Wollongong Catholic Bishop Peter Ingham erred by not making public the reasons behind the 2008 defrocking of priest John Gerard Nestor, the Royal Commission into Child Sex Abuse has found.
In a damning set of nine findings handed down on Friday, the royal commission takes aim at the Catholic Church and some of its officials for not making notes of potentially incriminating internal meetings with Nestor, and for the five years it took for an internal appeal process to run its course.
The royal commission further found the decision by some clergy to have Nestor publicly participate in church services "undermined" the efforts of other priests to protect children.
Nestor was convicted of aggravated indecent assault in 1997, and acquitted seven months later.
He denied the central allegation in the case against him, that he slept on the same mattress as a 15-year-old altar boy.
He was defrocked by decree of the Pope in 2008, after further allegations surfaced and after long periods on administrative leave.

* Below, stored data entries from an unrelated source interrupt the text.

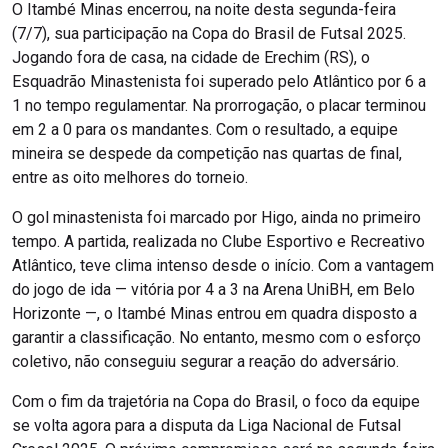
O Itambé Minas encerrou, na noite desta segunda-feira
(7/7), sua participação na Copa do Brasil de Futsal 2025.
Jogando fora de casa, na cidade de Erechim (RS), o
Esquadrão Minastenista foi superado pelo Atlântico por 6 a
1 no tempo regulamentar. Na prorrogação, o placar terminou
em 2 a 0 para os mandantes. Com o resultado, a equipe
mineira se despede da competição nas quartas de final,
entre as oito melhores do torneio.
O gol minastenista foi marcado por Higo, ainda no primeiro
tempo. A partida, realizada no Clube Esportivo e Recreativo
Atlântico, teve clima intenso desde o início. Com a vantagem
do jogo de ida — vitória por 4 a 3 na Arena UniBH, em Belo
Horizonte —, o Itambé Minas entrou em quadra disposto a
garantir a classificação. No entanto, mesmo com o esforço
coletivo, não conseguiu segurar a reação do adversário.
Com o fim da trajetória na Copa do Brasil, o foco da equipe
se volta agora para a disputa da Liga Nacional de Futsal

Bishop Ingham gave evidence to the commission that he did not make Nestor's dismissal public because of Nestor's "threatening attitude", and because those who were affected were informed directly. He also noted the matter had been "off the radar" for some time.

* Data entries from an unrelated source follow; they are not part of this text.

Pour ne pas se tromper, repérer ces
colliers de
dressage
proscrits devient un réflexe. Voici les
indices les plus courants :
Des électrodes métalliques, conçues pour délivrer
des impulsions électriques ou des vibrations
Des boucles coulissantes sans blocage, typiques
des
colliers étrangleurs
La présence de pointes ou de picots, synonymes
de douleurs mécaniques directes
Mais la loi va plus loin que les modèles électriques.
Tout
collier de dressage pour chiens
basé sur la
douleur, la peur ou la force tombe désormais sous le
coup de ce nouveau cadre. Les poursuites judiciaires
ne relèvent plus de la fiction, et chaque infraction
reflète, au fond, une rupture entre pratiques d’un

But the royal commission found the bishop "should have made it known publicly that Nestor had been dismissed from the clerical state because of the findings of child sexual abuse and other inappropriate conduct made against him".
In 1993 Bishop William Murray, who has died, asked Father Brian Lucas, a member of the Catholic Church's NSW Special Issues Resource Group, to interview Nestor about the allegations against him.
The report found Fr Lucas should have made notes of the meeting. Not doing so meant there were no records "of any admissions or criminal conduct" available in subsequent investigations or court proceedings.
"An outcome of Father Lucas' practice of not taking notes ... was to ensure that there was no written record of any admissions of criminal conduct in order to protect the priest or religious concerned and the Church, which for the priest may have included criminal proceedings."
The royal commission found the efforts of some in the Catholic Church to protect children were undermined by Fathers Mark O'Keefe (Unanderra) and Patrick Vaughan (Ruse), who invited Nestor to publicly celebrate Mass while he was on administrative leave in the late 1990s.
The report is the result of a June inquiry concerning events between 1996 and 2009.